— BEGIN Given entries —
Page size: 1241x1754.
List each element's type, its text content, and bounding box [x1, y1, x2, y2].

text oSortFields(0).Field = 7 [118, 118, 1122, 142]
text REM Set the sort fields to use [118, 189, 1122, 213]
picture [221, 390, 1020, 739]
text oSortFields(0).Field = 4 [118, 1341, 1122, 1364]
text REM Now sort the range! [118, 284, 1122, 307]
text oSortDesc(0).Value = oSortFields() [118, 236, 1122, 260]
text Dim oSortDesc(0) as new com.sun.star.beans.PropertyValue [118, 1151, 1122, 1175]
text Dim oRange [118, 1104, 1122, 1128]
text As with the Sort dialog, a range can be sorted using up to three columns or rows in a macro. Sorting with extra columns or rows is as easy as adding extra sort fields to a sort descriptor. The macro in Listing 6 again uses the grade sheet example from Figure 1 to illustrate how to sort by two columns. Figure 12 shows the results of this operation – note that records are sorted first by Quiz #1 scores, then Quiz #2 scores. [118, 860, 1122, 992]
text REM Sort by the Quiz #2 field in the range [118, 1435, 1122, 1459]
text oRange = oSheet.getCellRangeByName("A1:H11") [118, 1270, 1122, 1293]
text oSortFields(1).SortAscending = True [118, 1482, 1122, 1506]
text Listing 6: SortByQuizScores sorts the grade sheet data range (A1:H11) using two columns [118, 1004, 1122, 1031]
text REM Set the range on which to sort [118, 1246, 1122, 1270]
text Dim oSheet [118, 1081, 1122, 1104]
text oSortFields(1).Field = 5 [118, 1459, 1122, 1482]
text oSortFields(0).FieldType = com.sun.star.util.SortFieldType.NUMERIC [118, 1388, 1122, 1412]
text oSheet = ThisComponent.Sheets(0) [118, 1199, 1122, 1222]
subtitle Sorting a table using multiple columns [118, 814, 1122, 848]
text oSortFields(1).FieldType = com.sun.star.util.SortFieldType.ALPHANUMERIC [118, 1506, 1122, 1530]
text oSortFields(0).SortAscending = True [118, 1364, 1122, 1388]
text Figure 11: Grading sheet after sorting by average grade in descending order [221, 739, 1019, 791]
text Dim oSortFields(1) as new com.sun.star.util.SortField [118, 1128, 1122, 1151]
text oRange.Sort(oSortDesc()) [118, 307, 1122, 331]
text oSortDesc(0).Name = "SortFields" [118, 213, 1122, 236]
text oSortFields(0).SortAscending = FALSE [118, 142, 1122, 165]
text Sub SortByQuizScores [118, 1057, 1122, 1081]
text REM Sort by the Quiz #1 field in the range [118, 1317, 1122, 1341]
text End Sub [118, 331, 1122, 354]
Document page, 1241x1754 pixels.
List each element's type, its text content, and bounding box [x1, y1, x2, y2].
— END Given entries —
● **To do**
Copy out the material from the line with "text oSortFields(0).Field = 7" up to and including the line with "text Dim oSortDesc(0)", character for character.

● **Answer to the task**
text oSortFields(0).Field = 7 [118, 118, 1122, 142]
text REM Set the sort fields to use [118, 189, 1122, 213]
picture [221, 390, 1020, 739]
text oSortFields(0).Field = 4 [118, 1341, 1122, 1364]
text REM Now sort the range! [118, 284, 1122, 307]
text oSortDesc(0).Value = oSortFields() [118, 236, 1122, 260]
text Dim oSortDesc(0) as new com.sun.star.beans.PropertyValue [118, 1151, 1122, 1175]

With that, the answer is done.